3. The method of claim 1, wherein the training to generate the countermeasure network is achieved by repeating the steps of:

inputting the low-illumination pictures in the training data set into a generation network in the generation countermeasure network through the feature vectors extracted by the width learning network to generate denoising pictures;

inputting the generated denoising picture and the corresponding clear picture without noise into a discrimination network in the generating countermeasure network so as to be used for the discrimination network to discriminate the real picture;

the generation network and the discrimination network are optimized based on a loss calculation.

4. A system for removing low-light picture noise, the system comprising:

a feature extraction module configured to:

acquiring a low-illumination picture to be denoised;

a similar picture contrast module configured to:

comparing the low-illumination characteristic vector with one or more high-illumination reference characteristic vectors in a high-illumination reference characteristic library one by one; and is also provided with

When cosine similarity between the low-illuminance feature vector and the one or more high-illuminance reference feature vectors is greater than a predetermined threshold, determining that a similar picture exists and returning, as input data, a high-illuminance reference picture corresponding to a high-illuminance reference feature vector having the highest cosine similarity to the low-illuminance feature vector among the one or more high-illuminance reference feature vectors;

otherwise, determining that no similar picture exists and directly taking the acquired low-illumination picture as input data;

a breadth-learning feature extraction module configured to input the input data into a trained breadth-learning network for spatial feature extraction to obtain corresponding feature vectors, wherein the breadth-learning network is trained by determining a pseudo-inverse of feature nodes and enhancement nodes to which the input data is mapped to a given target value; and

a generating countermeasure network denoising module configured to input the resulting feature vector into a generating network in a trained generating countermeasure network to generate a denoised picture, wherein the generating countermeasure network is obtained by alternately training the generating network and a discriminating network.

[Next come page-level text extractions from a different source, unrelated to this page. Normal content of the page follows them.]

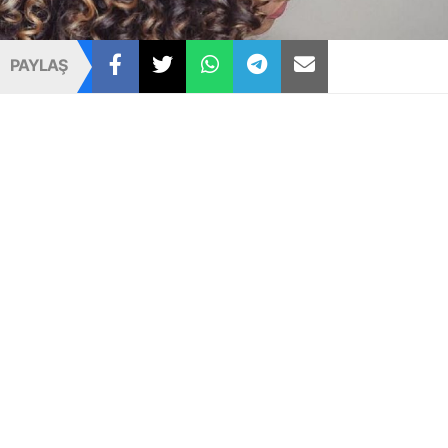
PAYLAŞ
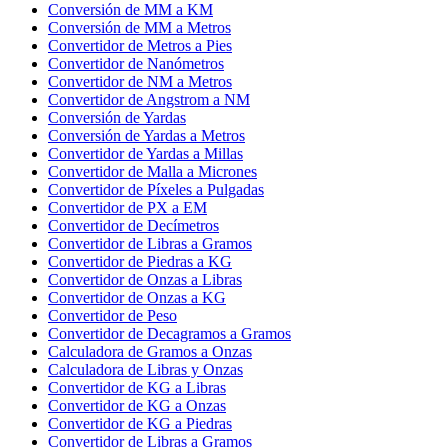
Conversión de MM a KM
Conversión de MM a Metros
Convertidor de Metros a Pies
Convertidor de Nanómetros
Convertidor de NM a Metros
Convertidor de Angstrom a NM
Conversión de Yardas
Conversión de Yardas a Metros
Convertidor de Yardas a Millas
Convertidor de Malla a Micrones
Convertidor de Píxeles a Pulgadas
Convertidor de PX a EM
Convertidor de Decímetros
Convertidor de Libras a Gramos
Convertidor de Piedras a KG
Convertidor de Onzas a Libras
Convertidor de Onzas a KG
Convertidor de Peso
Convertidor de Decagramos a Gramos
Calculadora de Gramos a Onzas
Calculadora de Libras y Onzas
Convertidor de KG a Libras
Convertidor de KG a Onzas
Convertidor de KG a Piedras
Convertidor de Libras a Gramos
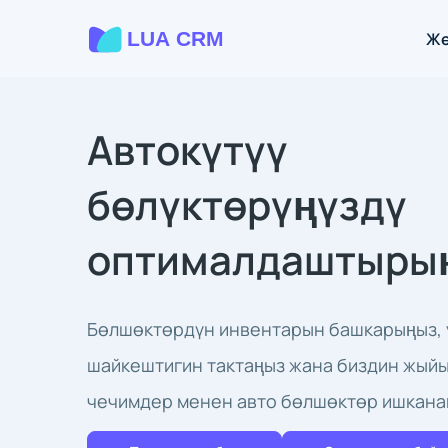
Жө
Автокүтүү
бөлүктөрүңүздү
оптималдаштыры
Бөлшөктөрдүн инвентарын башкарыңыз, 
шайкештигин тактаңыз жана биздин жый
чечимдер менен авто бөлшөктөр ишкана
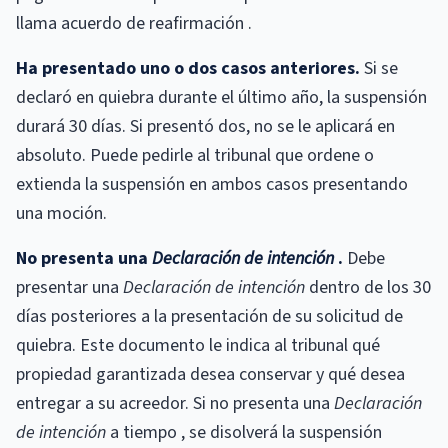
llama acuerdo de reafirmación .
Ha presentado uno o dos casos anteriores.
Si se
declaró en quiebra durante el último año, la suspensión
durará 30 días. Si presentó dos, no se le aplicará en
absoluto. Puede pedirle al tribunal que ordene o
extienda la suspensión en ambos casos presentando
una moción.
No presenta una
Declaración de intención
.
Debe
presentar una
Declaración de intención
dentro de los 30
días posteriores a la presentación de su solicitud de
quiebra. Este documento le indica al tribunal qué
propiedad garantizada desea conservar y qué desea
entregar a su acreedor. Si no presenta una
Declaración
de intención
a tiempo , se disolverá la suspensión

5. The system of claim 4, wherein the high-light reference feature library is constructed by:

6. A system as described in claim 5 wherein feature extraction of said low-luminance picture and high-luminance reference picture is performed using a scale-invariant feature transform SIFT operator.

7. The system of claim 4, wherein the training to generate the countermeasure network is accomplished by repeating the steps of:

8. A system for removing low-light picture noise, the system comprising:

a memory storing a trained breadth learning network and generating an antagonism network and computer executable instructions; and

at least one processor, the computer-executable instructions, when executed, cause the at least one processor to:

acquiring a low-illumination picture to be denoised;

otherwise, directly taking the acquired low-illumination picture as input data;

inputting the input data into the width learning network for spatial feature extraction to obtain corresponding feature vectors, wherein the width learning network is trained by determining pseudo-inverse of feature nodes and enhancement nodes mapped by the input data to a given target value; and

inputting the obtained feature vector into a generating network in the generating countermeasure network to generate a denoising picture, wherein the generating countermeasure network is obtained by alternately training the generating network and a judging network.